===== Exercise input =====

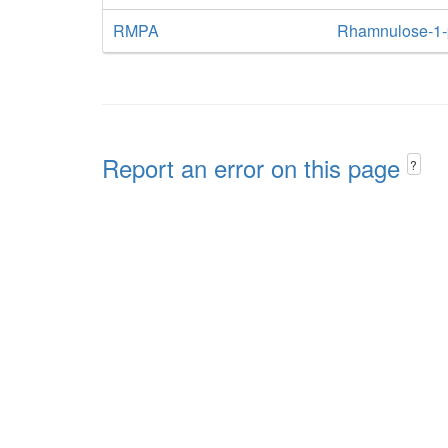
RMPA
Rhamnulose-1-
Report an error on this page
?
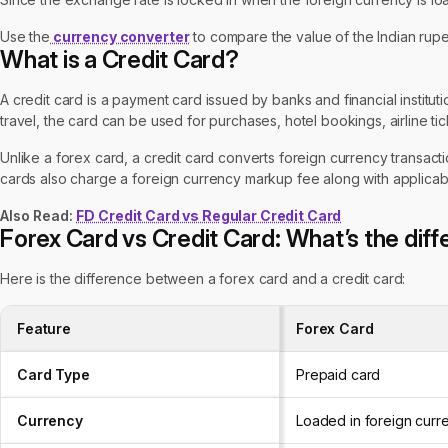
Use the
currency converter
to compare the value of the Indian rupe
What is a Credit Card?
A credit card is a payment card issued by banks and financial institut
travel, the card can be used for purchases, hotel bookings, airline t
Unlike a forex card, a credit card converts foreign currency transact
cards also charge a foreign currency markup fee along with applicab
Also Read:
FD Credit Card vs Regular Credit Card
Forex Card vs Credit Card: What’s the dif
Here is the difference between a forex card and a credit card:
Feature
Forex Card
Card Type
Prepaid card
Currency
Loaded in foreign curr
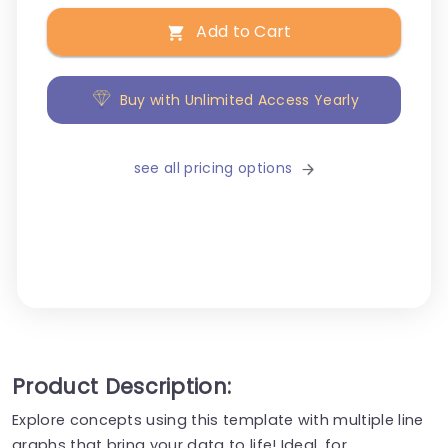
Add to Cart
Buy with Unlimited Access Yearly
see all pricing options
Product Description:
Explore concepts using this template with multiple line
graphs that bring your data to life! Ideal, for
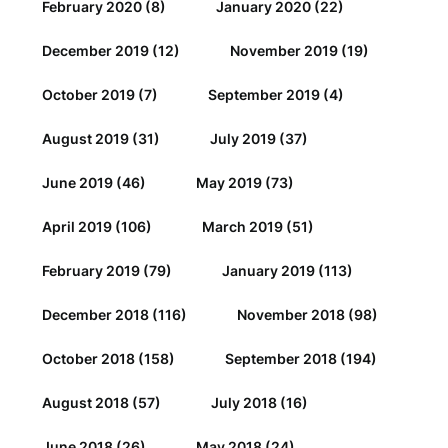
February 2020
(8)
January 2020
(22)
December 2019
(12)
November 2019
(19)
October 2019
(7)
September 2019
(4)
August 2019
(31)
July 2019
(37)
June 2019
(46)
May 2019
(73)
April 2019
(106)
March 2019
(51)
February 2019
(79)
January 2019
(113)
December 2018
(116)
November 2018
(98)
October 2018
(158)
September 2018
(194)
August 2018
(57)
July 2018
(16)
June 2018
(26)
May 2018
(24)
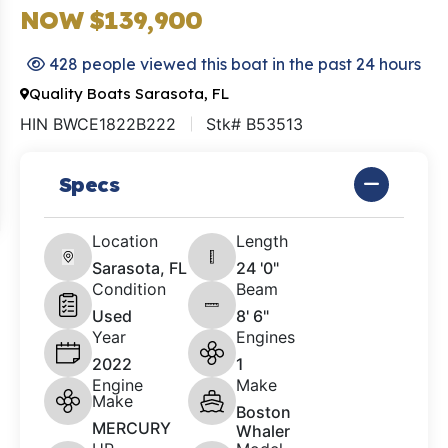
NOW $139,900
428 people viewed this boat in the past 24 hours
Quality Boats Sarasota, FL
HIN BWCE1822B222
Stk# B53513
Specs
Location
Length
Sarasota, FL
24 '0"
Condition
Beam
Used
8' 6"
Year
Engines
2022
1
Engine
Make
Make
Boston
MERCURY
Whaler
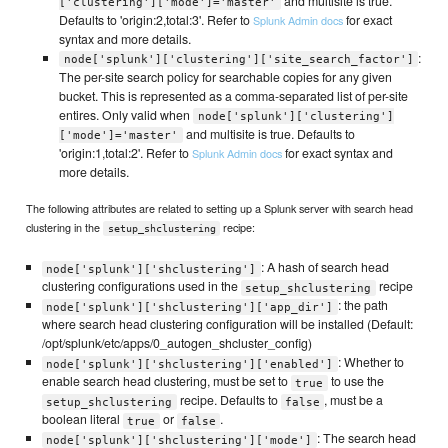
and multisite is true.
['clustering']['mode']='master'
Defaults to 'origin:2,total:3'. Refer to
for exact
Splunk Admin docs
syntax and more details.
:
node['splunk']['clustering']['site_search_factor']
The per-site search policy for searchable copies for any given
bucket. This is represented as a comma-separated list of per-site
entires. Only valid when
node['splunk']['clustering']
and multisite is true. Defaults to
['mode']='master'
'origin:1,total:2'. Refer to
for exact syntax and
Splunk Admin docs
more details.
The following attributes are related to setting up a Splunk server with search head
clustering in the
recipe:
setup_shclustering
: A hash of search head
node['splunk']['shclustering']
clustering configurations used in the
recipe
setup_shclustering
: the path
node['splunk']['shclustering']['app_dir']
where search head clustering configuration will be installed (Default:
/opt/splunk/etc/apps/0_autogen_shcluster_config)
: Whether to
node['splunk']['shclustering']['enabled']
enable search head clustering, must be set to
to use the
true
recipe. Defaults to
, must be a
setup_shclustering
false
boolean literal
or
.
true
false
: The search head
node['splunk']['shclustering']['mode']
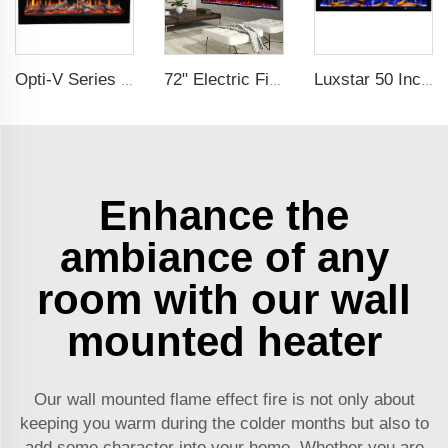
Opti-V Series Realistic Flame Linear Built-In Electric Fireplace
72" Electric Fireplace Manufacturer Wholesale Modern Cheap Electric Fireplace Heater with APP Wifi Voice Control Indoor
Luxstar 50 Inches Smart Modern Recessed Wall-mounted Electric Fireplace Heater with App Alexa Control
Enhance the
ambiance of any
room with our wall
mounted heater
Our wall mounted flame effect fire is not only about
keeping you warm during the colder months but also to
add some character into your home. Whether you are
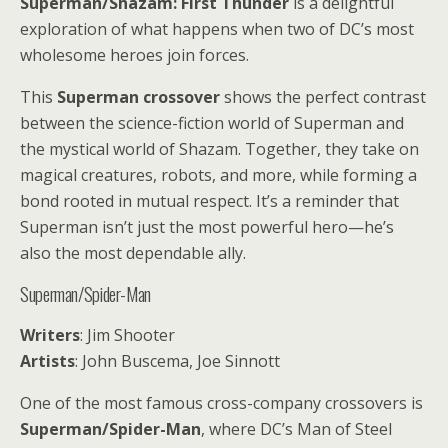
Superman/Shazam: First Thunder
is a delightful
exploration of what happens when two of DC’s most
wholesome heroes join forces.
This
Superman crossover
shows the perfect contrast
between the science-fiction world of Superman and
the mystical world of Shazam. Together, they take on
magical creatures, robots, and more, while forming a
bond rooted in mutual respect. It’s a reminder that
Superman isn’t just the most powerful hero—he’s
also the most dependable ally.
Superman/Spider-Man
Writers
: Jim Shooter
Artists
: John Buscema, Joe Sinnott
One of the most famous cross-company crossovers is
Superman/Spider-Man
, where DC’s Man of Steel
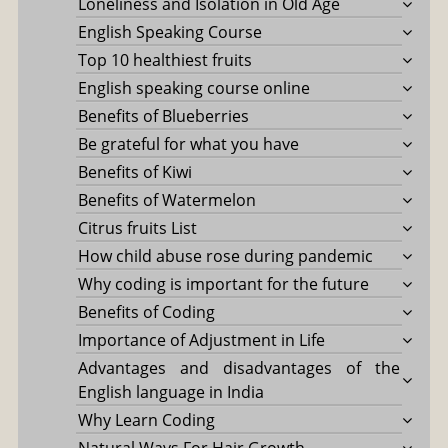
Loneliness and Isolation in Old Age
English Speaking Course
Top 10 healthiest fruits
English speaking course online
Benefits of Blueberries
Be grateful for what you have
Benefits of Kiwi
Benefits of Watermelon
Citrus fruits List
How child abuse rose during pandemic
Why coding is important for the future
Benefits of Coding
Importance of Adjustment in Life
Advantages and disadvantages of the
English language in India
Why Learn Coding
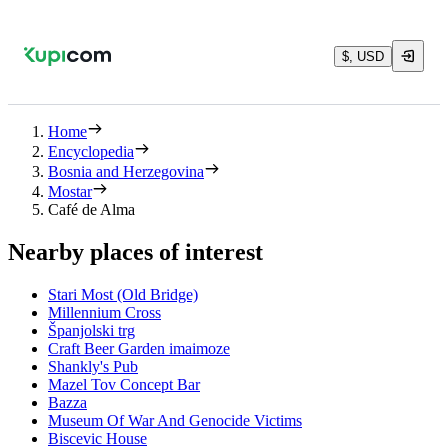
$, USD
Home
Encyclopedia
Bosnia and Herzegovina
Mostar
Café de Alma
Nearby places of interest
Stari Most (Old Bridge)
Millennium Cross
Španjolski trg
Craft Beer Garden imaimoze
Shankly's Pub
Mazel Tov Concept Bar
Bazza
Museum Of War And Genocide Victims
Biscevic House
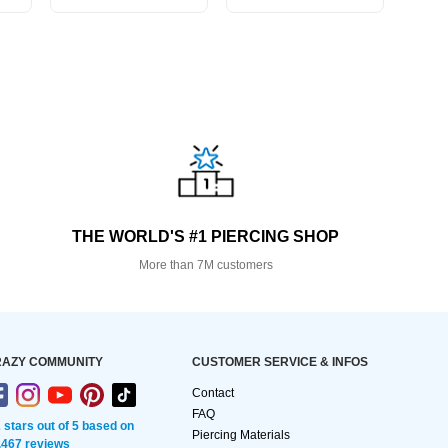
THE WORLD'S #1 PIERCING SHOP
More than 7M customers
AZY COMMUNITY
CUSTOMER SERVICE & INFOS
Contact
FAQ
2 stars out of 5 based on
Piercing Materials
,467 reviews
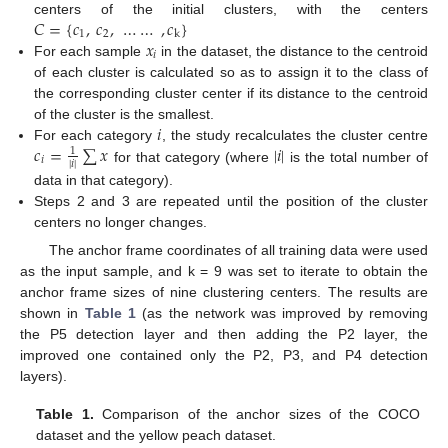
𝐶
=
{
𝑐
,
𝑐
,
…
…
,
𝑐
}
centers of the initial clusters, with the centers
1
2
k
𝑥
𝑖
For each sample
in the dataset, the distance to the centroid
of each cluster is calculated so as to assign it to the class of
the corresponding cluster center if its distance to the centroid
𝑖
of the cluster is the smallest.
𝑐
=
∑
𝑥
|
𝑖
|
For each category
, the study recalculates the cluster centre
1
𝑖
|
𝑖
|
for that category (where
is the total number of
data in that category).
Steps 2 and 3 are repeated until the position of the cluster
centers no longer changes.
The anchor frame coordinates of all training data were used
as the input sample, and k = 9 was set to iterate to obtain the
anchor frame sizes of nine clustering centers. The results are
shown in
Table 1
(as the network was improved by removing
the P5 detection layer and then adding the P2 layer, the
improved one contained only the P2, P3, and P4 detection
layers).
Table 1.
Comparison of the anchor sizes of the COCO
dataset and the yellow peach dataset.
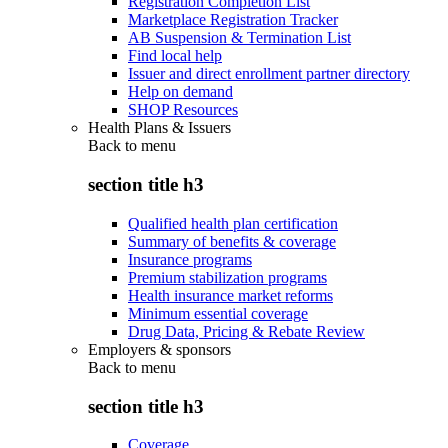
Registration Completion List
Marketplace Registration Tracker
AB Suspension & Termination List
Find local help
Issuer and direct enrollment partner directory
Help on demand
SHOP Resources
Health Plans & Issuers
Back to
menu
section title h3
Qualified health plan certification
Summary of benefits & coverage
Insurance programs
Premium stabilization programs
Health insurance market reforms
Minimum essential coverage
Drug Data, Pricing & Rebate Review
Employers & sponsors
Back to
menu
section title h3
Coverage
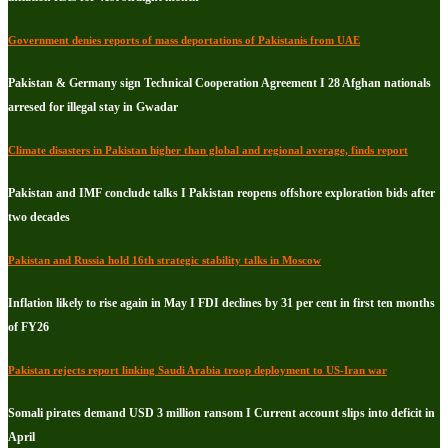
Government denies reports of mass deportations of Pakistanis from UAE
Pakistan & Germany sign Technical Cooperation Agreement I 28 Afghan nationals
arresed for illegal stay in Gwadar
Climate disasters in Pakistan higher than global and regional average, finds report
Pakistan and IMF conclude talks I Pakistan reopens offshore exploration bids after
two decades
Pakistan and Russia hold 16th strategic stability talks in Moscow
Inflation likely to rise again in May I FDI declines by 31 per cent in first ten months
of FY26
Pakistan rejects report linking Saudi Arabia troop deployment to US-Iran war
Somali pirates demand USD 3 million ransom I Current account slips into deficit in
April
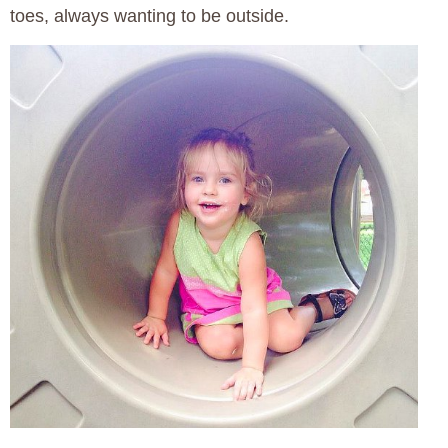
toes, always wanting to be outside.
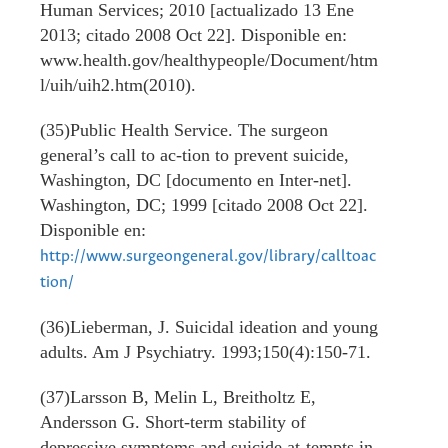
Human Services; 2010 [actualizado 13 Ene
2013; citado 2008 Oct 22]. Disponible en:
www.health.gov/healthypeople/Document/htm
l/uih/uih2.htm(2010).
(35)Public Health Service. The surgeon
general’s call to ac-tion to prevent suicide,
Washington, DC [documento en Inter-net].
Washington, DC; 1999 [citado 2008 Oct 22].
Disponible en:
http://www.surgeongeneral.gov/library/calltoac
tion/
(36)Lieberman, J. Suicidal ideation and young
adults. Am J Psychiatry. 1993;150(4):150-71.
(37)Larsson B, Melin L, Breitholtz E,
Andersson G. Short-term stability of
depressive symptoms and suicide at-tempts in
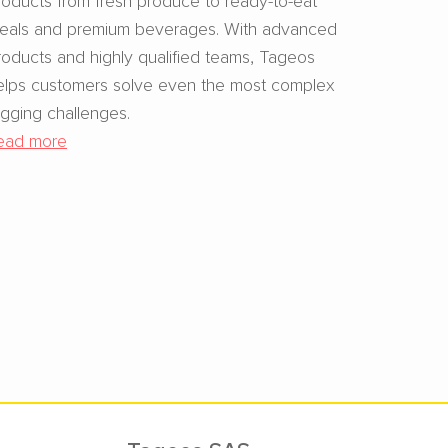
eals and premium beverages. With advanced
roducts and highly qualified teams, Tageos
elps customers solve even the most complex
agging challenges.
ead more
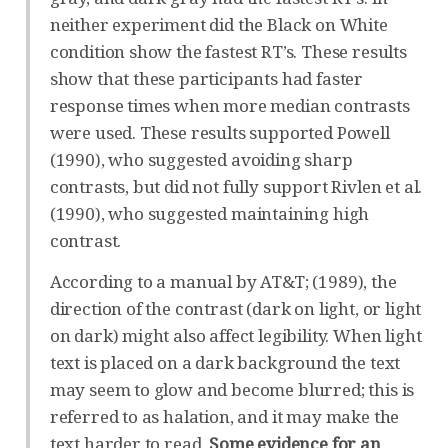
neither experiment did the Black on White
condition show the fastest RT’s. These results
show that these participants had faster
response times when more median contrasts
were used. These results supported Powell
(1990), who suggested avoiding sharp
contrasts, but did not fully support Rivlen et al.
(1990), who suggested maintaining high
contrast.
According to a manual by AT&T; (1989), the
direction of the contrast (dark on light, or light
on dark) might also affect legibility. When light
text is placed on a dark background the text
may seem to glow and become blurred; this is
referred to as halation, and it may make the
text harder to read.
Some evidence for an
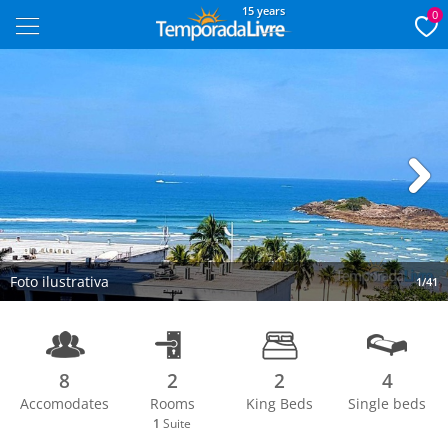
15 years
0
Next
Foto ilustrativa
1/41
8
2
2
4
Accomodates
Rooms
King Beds
Single beds
1
Suite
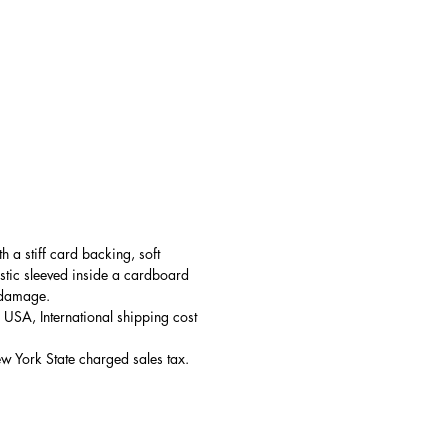
h a stiff card backing, soft 
tic sleeved inside
 a cardboard 
 damage.
e USA, International shipping cost 
ew York State charged sales tax.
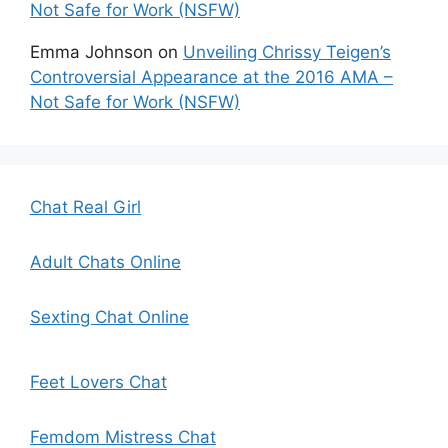
Not Safe for Work (NSFW)
Emma Johnson
on
Unveiling Chrissy Teigen’s
Controversial Appearance at the 2016 AMA –
Not Safe for Work (NSFW)
Chat Real Girl
Adult Chats Online
Sexting Chat Online
Feet Lovers Chat
Femdom Mistress Chat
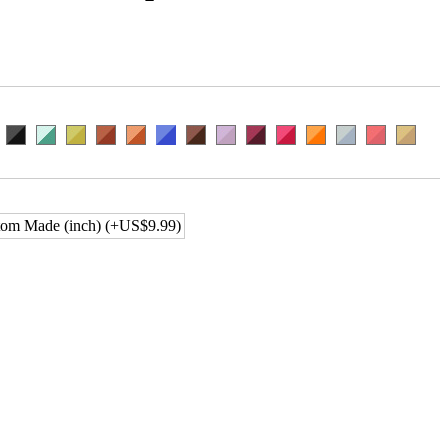
om Made (inch) (+US$9.99)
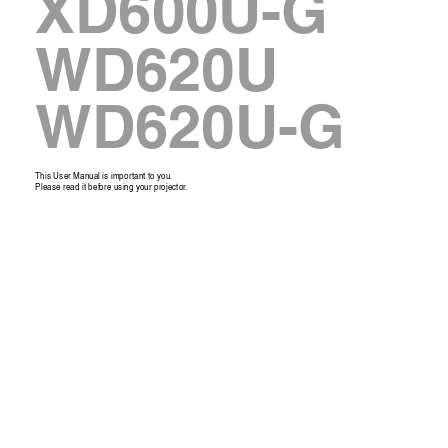
XD600U-G
WD620U
WD620U-G
This User Manual is impor
tant to you. 
Please read it 
bef
ore
 using your projector
. 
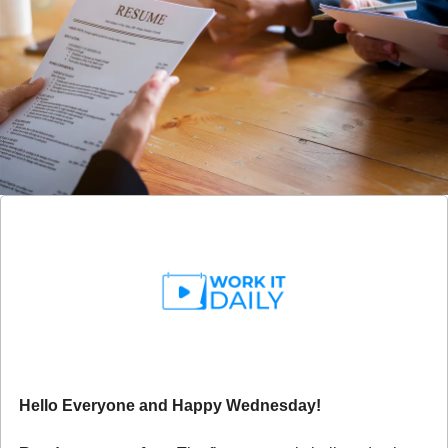
Hello Everyone and Happy Wednesday!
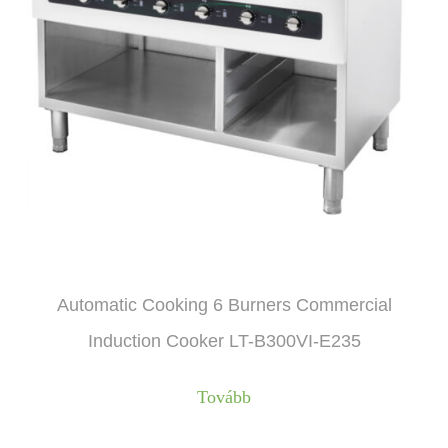
Automatic Cooking 6 Burners Commercial
Induction Cooker LT-B300VI-E235
Tovább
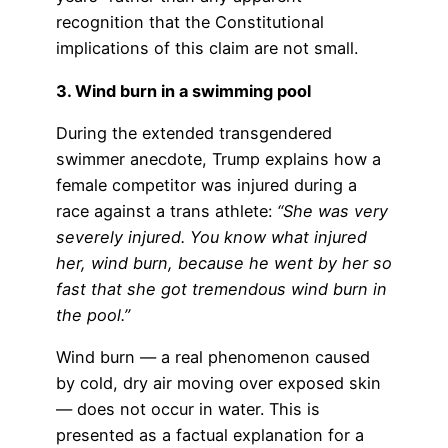
recognition that the Constitutional
implications of this claim are not small.
3. Wind burn in a swimming pool
During the extended transgendered
swimmer anecdote, Trump explains how a
female competitor was injured during a
race against a trans athlete:
“She was very
severely injured. You know what injured
her, wind burn, because he went by her so
fast that she got tremendous wind burn in
the pool.”
Wind burn — a real phenomenon caused
by cold, dry air moving over exposed skin
— does not occur in water. This is
presented as a factual explanation for a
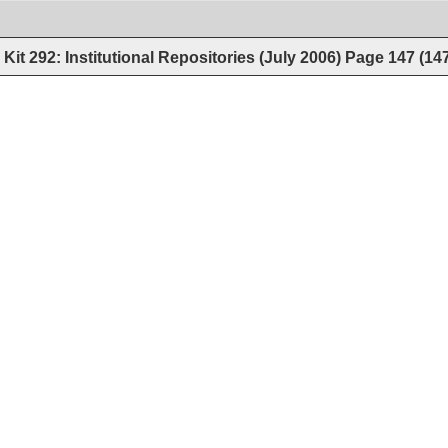
Kit 292: Institutional Repositories (July 2006)
Page
147
(
14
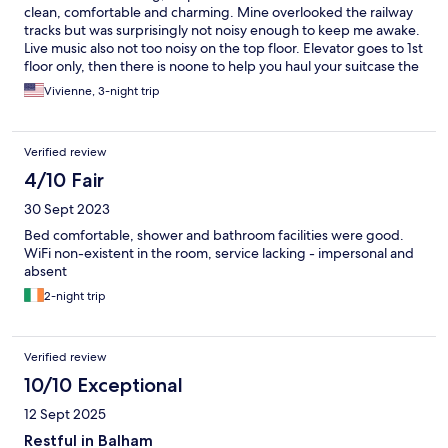
clean, comfortable and charming. Mine overlooked the railway
tracks but was surprisingly not noisy enough to keep me awake.
Live music also not too noisy on the top floor. Elevator goes to 1st
floor only, then there is noone to help you haul your suitcase the
rest of the way. Very quick walk to trains. Lots of coffee shops
Vivienne, 3-night trip
and casual dining nearby. If you want to be in Balham, then this
is a decent option.
Verified review
4/10 Fair
30 Sept 2023
Bed comfortable, shower and bathroom facilities were good.
WiFi non-existent in the room, service lacking - impersonal and
absent
2-night trip
Verified review
10/10 Exceptional
12 Sept 2025
Restful in Balham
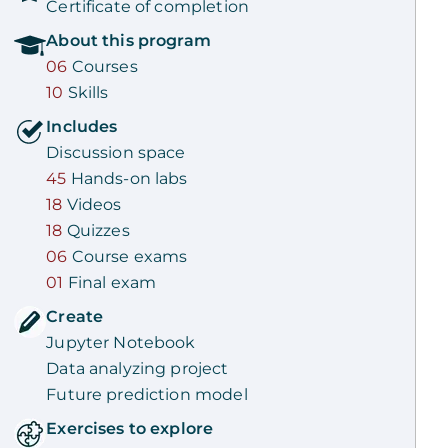
Certificate of completion
About this
program
06
Courses
10
Skills
Includes
Discussion space
45
Hands-on labs
18
Videos
18
Quizzes
06
Course exams
01
Final exam
Create
Jupyter Notebook
Data analyzing project
Future prediction model
Exercises to explore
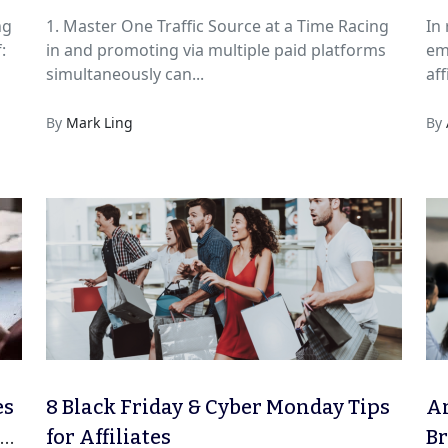
ng
1. Master One Traffic Source at a Time Racing
In
:
in and promoting via multiple paid platforms
em
simultaneously can...
aff
By
Mark Ling
By
es
8 Black Friday & Cyber Monday Tips
An
Go
for Affiliates
B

=====

Although the records above contain pictures, the copy must not; set down exactly the lines from the one with "428 people viewed" up to and including the one with "node['splunk']['clustering']['site_search_factor']".

**Answer box:**
428 people viewed this boat in the past 24 hours
Quality Boats Sarasota, FL
HIN BWCE1822B222
Stk# B53513
Specs
Location
Length
Sarasota, FL
24 '0"
Condition
Beam
Used
8' 6"
Year
Engines
2022
1
Engine
Make
Make
Boston
MERCURY
Whaler
and multisite is true.
['clustering']['mode']='master'
Defaults to 'origin:2,total:3'. Refer to
for exact
Splunk Admin docs
syntax and more details.
:
node['splunk']['clustering']['site_search_factor']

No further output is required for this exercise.